* **What to work on**
Write the items below as a two-column CSV with the header text,reading. Give one row per item, with its wording under text and its answer under reading, each field in double quotes and any line breaks replaced by spaces.

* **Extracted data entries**
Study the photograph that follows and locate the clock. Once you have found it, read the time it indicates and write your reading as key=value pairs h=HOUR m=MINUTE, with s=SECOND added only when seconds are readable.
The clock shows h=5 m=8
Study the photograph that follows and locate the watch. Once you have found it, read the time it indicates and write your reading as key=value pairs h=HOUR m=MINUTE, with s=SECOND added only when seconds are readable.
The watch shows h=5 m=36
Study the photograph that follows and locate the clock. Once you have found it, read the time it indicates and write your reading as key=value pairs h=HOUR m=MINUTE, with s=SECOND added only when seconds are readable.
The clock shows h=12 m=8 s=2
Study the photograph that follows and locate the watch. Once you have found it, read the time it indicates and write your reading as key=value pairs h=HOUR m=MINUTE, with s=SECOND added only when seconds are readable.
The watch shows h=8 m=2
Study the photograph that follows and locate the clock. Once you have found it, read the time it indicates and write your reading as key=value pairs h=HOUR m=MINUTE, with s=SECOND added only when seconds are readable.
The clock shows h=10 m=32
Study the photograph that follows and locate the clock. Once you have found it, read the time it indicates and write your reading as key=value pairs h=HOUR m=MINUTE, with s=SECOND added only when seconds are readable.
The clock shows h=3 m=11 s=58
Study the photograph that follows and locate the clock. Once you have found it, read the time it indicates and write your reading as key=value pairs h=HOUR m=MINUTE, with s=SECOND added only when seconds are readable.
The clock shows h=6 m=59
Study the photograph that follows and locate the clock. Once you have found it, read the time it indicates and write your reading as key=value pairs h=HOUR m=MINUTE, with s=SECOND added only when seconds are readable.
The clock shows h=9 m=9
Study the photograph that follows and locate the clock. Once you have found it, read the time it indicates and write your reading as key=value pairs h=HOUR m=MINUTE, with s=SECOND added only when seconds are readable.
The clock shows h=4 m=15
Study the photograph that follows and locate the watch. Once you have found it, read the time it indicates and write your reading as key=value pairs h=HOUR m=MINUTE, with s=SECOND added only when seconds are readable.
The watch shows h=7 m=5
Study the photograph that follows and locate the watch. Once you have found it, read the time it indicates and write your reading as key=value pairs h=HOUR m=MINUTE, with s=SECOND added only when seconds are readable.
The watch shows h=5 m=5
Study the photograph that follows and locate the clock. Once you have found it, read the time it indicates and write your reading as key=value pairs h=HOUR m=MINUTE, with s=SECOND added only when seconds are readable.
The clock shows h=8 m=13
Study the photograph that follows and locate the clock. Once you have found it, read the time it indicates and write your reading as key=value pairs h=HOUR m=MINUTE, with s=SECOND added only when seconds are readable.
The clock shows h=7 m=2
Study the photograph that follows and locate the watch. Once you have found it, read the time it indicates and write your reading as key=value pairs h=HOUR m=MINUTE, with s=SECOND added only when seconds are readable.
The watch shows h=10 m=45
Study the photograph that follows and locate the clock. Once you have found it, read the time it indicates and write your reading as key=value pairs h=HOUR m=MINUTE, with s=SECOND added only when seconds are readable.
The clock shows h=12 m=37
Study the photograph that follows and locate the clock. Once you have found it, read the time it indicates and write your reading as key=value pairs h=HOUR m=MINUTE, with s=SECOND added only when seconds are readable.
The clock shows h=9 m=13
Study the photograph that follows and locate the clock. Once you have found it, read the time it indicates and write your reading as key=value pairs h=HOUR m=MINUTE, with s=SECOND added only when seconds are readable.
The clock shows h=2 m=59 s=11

* **Final answer**
text,reading
"Study the photograph that follows and locate the clock. Once you have found it, read the time it indicates and write your reading as key=value pairs h=HOUR m=MINUTE, with s=SECOND added only when seconds are readable. The clock shows","h=5 m=8"
"Study the photograph that follows and locate the watch. Once you have found it, read the time it indicates and write your reading as key=value pairs h=HOUR m=MINUTE, with s=SECOND added only when seconds are readable. The watch shows","h=5 m=36"
"Study the photograph that follows and locate the clock. Once you have found it, read the time it indicates and write your reading as key=value pairs h=HOUR m=MINUTE, with s=SECOND added only when seconds are readable. The clock shows","h=12 m=8 s=2"
"Study the photograph that follows and locate the watch. Once you have found it, read the time it indicates and write your reading as key=value pairs h=HOUR m=MINUTE, with s=SECOND added only when seconds are readable. The watch shows","h=8 m=2"
"Study the photograph that follows and locate the clock. Once you have found it, read the time it indicates and write your reading as key=value pairs h=HOUR m=MINUTE, with s=SECOND added only when seconds are readable. The clock shows","h=10 m=32"
"Study the photograph that follows and locate the clock. Once you have found it, read the time it indicates and write your reading as key=value pairs h=HOUR m=MINUTE, with s=SECOND added only when seconds are readable. The clock shows","h=3 m=11 s=58"
"Study the photograph that follows and locate the clock. Once you have found it, read the time it indicates and write your reading as key=value pairs h=HOUR m=MINUTE, with s=SECOND added only when seconds are readable. The clock shows","h=6 m=59"
"Study the photograph that follows and locate the clock. Once you have found it, read the time it indicates and write your reading as key=value pairs h=HOUR m=MINUTE, with s=SECOND added only when seconds are readable. The clock shows","h=9 m=9"
"Study the photograph that follows and locate the clock. Once you have found it, read the time it indicates and write your reading as key=value pairs h=HOUR m=MINUTE, with s=SECOND added only when seconds are readable. The clock shows","h=4 m=15"
"Study the photograph that follows and locate the watch. Once you have found it, read the time it indicates and write your reading as key=value pairs h=HOUR m=MINUTE, with s=SECOND added only when seconds are readable. The watch shows","h=7 m=5"
"Study the photograph that follows and locate the watch. Once you have found it, read the time it indicates and write your reading as key=value pairs h=HOUR m=MINUTE, with s=SECOND added only when seconds are readable. The watch shows","h=5 m=5"
"Study the photograph that follows and locate the clock. Once you have found it, read the time it indicates and write your reading as key=value pairs h=HOUR m=MINUTE, with s=SECOND added only when seconds are readable. The clock shows","h=8 m=13"
"Study the photograph that follows and locate the clock. Once you have found it, read the time it indicates and write your reading as key=value pairs h=HOUR m=MINUTE, with s=SECOND added only when seconds are readable. The clock shows","h=7 m=2"
"Study the photograph that follows and locate the watch. Once you have found it, read the time it indicates and write your reading as key=value pairs h=HOUR m=MINUTE, with s=SECOND added only when seconds are readable. The watch shows","h=10 m=45"
"Study the photograph that follows and locate the clock. Once you have found it, read the time it indicates and write your reading as key=value pairs h=HOUR m=MINUTE, with s=SECOND added only when seconds are readable. The clock shows","h=12 m=37"
"Study the photograph that follows and locate the clock. Once you have found it, read the time it indicates and write your reading as key=value pairs h=HOUR m=MINUTE, with s=SECOND added only when seconds are readable. The clock shows","h=9 m=13"
"Study the photograph that follows and locate the clock. Once you have found it, read the time it indicates and write your reading as key=value pairs h=HOUR m=MINUTE, with s=SECOND added only when seconds are readable. The clock shows","h=2 m=59 s=11"